--- Given records Enclosed Below ---
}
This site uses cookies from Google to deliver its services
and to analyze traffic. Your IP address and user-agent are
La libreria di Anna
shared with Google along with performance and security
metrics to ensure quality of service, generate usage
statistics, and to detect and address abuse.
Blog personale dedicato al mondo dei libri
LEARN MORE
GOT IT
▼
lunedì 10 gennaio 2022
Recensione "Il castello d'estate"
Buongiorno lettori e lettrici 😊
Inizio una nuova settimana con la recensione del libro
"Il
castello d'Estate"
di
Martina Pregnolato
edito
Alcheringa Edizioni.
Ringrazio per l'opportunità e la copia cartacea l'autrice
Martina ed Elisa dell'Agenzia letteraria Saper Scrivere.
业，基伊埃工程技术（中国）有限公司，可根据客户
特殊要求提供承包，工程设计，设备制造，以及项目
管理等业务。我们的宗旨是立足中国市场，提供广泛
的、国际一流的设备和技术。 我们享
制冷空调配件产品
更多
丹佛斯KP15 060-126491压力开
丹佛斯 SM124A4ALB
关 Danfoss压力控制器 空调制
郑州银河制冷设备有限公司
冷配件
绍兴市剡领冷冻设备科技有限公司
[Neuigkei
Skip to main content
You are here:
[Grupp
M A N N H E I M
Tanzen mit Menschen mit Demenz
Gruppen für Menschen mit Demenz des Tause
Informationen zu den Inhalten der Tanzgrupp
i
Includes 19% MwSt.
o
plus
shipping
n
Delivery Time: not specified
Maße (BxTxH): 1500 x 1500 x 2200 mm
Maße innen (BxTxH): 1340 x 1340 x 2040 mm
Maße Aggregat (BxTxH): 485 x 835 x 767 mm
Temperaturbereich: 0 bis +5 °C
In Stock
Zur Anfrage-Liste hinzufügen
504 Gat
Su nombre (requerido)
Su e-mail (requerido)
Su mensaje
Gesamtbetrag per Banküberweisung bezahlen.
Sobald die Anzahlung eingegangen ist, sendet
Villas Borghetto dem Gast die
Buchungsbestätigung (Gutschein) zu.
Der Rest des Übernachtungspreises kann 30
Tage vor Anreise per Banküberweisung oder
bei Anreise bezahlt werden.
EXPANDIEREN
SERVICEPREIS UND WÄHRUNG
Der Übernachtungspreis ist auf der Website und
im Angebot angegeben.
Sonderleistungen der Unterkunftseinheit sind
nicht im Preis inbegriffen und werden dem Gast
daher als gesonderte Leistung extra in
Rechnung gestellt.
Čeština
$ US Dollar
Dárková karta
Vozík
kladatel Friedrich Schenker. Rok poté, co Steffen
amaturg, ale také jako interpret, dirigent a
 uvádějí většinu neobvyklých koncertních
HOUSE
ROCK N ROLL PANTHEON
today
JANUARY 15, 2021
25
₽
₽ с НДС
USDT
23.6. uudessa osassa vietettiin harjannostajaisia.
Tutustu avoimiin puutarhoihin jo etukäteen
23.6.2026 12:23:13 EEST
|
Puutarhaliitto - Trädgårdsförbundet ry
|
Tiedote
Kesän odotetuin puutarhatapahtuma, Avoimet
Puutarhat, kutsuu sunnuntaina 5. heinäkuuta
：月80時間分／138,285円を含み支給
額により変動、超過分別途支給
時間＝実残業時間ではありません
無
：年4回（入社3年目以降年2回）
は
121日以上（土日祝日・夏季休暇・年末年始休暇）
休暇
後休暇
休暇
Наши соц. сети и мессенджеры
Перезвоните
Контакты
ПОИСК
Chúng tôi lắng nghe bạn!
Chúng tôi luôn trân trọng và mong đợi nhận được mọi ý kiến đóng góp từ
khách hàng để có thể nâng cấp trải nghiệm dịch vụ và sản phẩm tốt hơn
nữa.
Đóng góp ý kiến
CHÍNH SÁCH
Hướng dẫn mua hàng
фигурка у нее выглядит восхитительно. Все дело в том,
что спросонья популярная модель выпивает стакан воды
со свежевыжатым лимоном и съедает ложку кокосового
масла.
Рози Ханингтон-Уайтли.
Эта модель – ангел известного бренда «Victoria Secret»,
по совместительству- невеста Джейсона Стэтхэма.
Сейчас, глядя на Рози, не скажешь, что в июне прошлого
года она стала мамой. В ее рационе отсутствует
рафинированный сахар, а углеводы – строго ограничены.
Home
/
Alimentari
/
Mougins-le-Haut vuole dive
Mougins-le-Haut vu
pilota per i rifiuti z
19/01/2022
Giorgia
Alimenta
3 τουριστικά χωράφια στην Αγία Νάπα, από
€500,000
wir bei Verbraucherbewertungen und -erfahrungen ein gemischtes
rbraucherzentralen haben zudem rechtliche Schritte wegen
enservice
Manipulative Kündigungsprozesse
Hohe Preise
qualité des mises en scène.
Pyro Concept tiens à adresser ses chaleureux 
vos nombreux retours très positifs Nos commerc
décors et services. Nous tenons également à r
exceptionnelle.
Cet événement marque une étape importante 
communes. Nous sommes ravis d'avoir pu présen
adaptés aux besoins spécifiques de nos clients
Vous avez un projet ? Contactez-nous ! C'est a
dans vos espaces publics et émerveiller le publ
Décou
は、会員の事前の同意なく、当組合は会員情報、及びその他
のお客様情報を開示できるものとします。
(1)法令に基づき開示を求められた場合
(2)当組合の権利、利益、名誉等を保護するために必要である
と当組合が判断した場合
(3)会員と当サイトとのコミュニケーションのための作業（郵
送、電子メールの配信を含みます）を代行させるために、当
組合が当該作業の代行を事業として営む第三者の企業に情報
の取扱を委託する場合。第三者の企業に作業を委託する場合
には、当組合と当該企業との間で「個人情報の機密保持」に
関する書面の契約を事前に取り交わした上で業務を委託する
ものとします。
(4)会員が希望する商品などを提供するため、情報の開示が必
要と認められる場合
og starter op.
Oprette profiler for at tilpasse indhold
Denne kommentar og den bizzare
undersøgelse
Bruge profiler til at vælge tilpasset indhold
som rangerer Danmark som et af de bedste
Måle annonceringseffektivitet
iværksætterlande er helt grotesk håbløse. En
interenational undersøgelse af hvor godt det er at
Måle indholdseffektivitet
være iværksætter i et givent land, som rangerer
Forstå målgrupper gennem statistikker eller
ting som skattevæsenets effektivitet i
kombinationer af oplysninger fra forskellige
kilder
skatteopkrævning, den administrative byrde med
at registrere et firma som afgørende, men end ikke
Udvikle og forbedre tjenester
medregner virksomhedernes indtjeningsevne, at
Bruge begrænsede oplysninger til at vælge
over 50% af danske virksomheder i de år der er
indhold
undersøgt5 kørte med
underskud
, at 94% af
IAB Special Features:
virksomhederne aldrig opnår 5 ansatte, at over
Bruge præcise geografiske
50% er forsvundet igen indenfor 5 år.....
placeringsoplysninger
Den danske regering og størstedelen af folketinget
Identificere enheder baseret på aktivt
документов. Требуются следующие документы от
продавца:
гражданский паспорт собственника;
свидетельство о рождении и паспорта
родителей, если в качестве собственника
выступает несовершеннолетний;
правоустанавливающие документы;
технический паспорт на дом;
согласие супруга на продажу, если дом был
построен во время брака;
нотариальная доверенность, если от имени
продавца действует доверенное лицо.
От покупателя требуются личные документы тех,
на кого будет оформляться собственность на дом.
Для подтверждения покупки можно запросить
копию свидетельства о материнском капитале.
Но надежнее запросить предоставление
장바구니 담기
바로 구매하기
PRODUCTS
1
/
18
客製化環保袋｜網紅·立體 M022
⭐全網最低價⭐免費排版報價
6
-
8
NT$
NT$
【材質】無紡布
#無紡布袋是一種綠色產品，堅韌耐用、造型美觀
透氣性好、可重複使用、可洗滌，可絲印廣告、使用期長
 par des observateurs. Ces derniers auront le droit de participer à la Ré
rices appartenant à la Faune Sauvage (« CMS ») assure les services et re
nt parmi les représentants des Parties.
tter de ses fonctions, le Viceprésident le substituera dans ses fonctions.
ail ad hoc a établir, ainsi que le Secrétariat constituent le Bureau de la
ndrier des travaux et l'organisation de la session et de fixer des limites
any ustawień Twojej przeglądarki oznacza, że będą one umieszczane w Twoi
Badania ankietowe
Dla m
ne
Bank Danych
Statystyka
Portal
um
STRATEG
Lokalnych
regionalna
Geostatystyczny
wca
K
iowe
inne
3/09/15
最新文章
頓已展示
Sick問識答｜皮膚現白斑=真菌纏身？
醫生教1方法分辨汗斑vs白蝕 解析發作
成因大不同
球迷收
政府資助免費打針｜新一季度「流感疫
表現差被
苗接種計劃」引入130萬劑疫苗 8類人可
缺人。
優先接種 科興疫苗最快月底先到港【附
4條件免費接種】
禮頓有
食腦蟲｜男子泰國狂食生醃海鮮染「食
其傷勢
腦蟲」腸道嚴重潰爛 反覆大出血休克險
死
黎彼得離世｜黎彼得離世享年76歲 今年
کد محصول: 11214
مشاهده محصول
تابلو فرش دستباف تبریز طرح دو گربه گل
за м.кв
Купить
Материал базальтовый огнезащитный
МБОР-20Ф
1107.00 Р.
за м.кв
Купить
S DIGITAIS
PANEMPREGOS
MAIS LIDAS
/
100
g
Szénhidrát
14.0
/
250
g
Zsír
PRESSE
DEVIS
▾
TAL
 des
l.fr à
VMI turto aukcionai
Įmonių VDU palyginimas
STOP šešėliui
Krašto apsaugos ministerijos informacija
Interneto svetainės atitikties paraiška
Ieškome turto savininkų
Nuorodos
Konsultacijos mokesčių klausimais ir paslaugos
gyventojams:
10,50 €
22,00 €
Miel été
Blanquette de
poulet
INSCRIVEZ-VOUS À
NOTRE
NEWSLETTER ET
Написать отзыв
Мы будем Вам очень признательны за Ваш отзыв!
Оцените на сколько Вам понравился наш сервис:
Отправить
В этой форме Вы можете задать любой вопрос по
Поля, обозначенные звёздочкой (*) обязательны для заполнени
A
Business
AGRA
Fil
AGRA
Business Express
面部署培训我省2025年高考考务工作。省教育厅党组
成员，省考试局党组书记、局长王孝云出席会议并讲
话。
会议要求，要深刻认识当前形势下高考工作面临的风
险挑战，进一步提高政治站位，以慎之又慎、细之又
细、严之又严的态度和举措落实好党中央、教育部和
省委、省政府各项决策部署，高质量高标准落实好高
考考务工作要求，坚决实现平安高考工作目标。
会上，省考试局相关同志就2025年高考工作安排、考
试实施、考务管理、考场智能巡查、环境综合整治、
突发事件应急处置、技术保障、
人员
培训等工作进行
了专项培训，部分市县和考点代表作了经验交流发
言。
--- End of Enclosed Given records ---
| Instruction |
Starting at the first line of the entries above, please extract each line up to and including the line with "Maße (BxTxH): 1500 x 1500 x 2200 mm", unchanged, and add nothing.

| Output of the exercise |
}
This site uses cookies from Google to deliver its services
and to analyze traffic. Your IP address and user-agent are
La libreria di Anna
shared with Google along with performance and security
metrics to ensure quality of service, generate usage
statistics, and to detect and address abuse.
Blog personale dedicato al mondo dei libri
LEARN MORE
GOT IT
▼
lunedì 10 gennaio 2022
Recensione "Il castello d'estate"
Buongiorno lettori e lettrici 😊
Inizio una nuova settimana con la recensione del libro
"Il
castello d'Estate"
di
Martina Pregnolato
edito
Alcheringa Edizioni.
Ringrazio per l'opportunità e la copia cartacea l'autrice
Martina ed Elisa dell'Agenzia letteraria Saper Scrivere.
业，基伊埃工程技术（中国）有限公司，可根据客户
特殊要求提供承包，工程设计，设备制造，以及项目
管理等业务。我们的宗旨是立足中国市场，提供广泛
的、国际一流的设备和技术。 我们享
制冷空调配件产品
更多
丹佛斯KP15 060-126491压力开
丹佛斯 SM124A4ALB
关 Danfoss压力控制器 空调制
郑州银河制冷设备有限公司
冷配件
绍兴市剡领冷冻设备科技有限公司
[Neuigkei
Skip to main content
You are here:
[Grupp
M A N N H E I M
Tanzen mit Menschen mit Demenz
Gruppen für Menschen mit Demenz des Tause
Informationen zu den Inhalten der Tanzgrupp
i
Includes 19% MwSt.
o
plus
shipping
n
Delivery Time: not specified
Maße (BxTxH): 1500 x 1500 x 2200 mm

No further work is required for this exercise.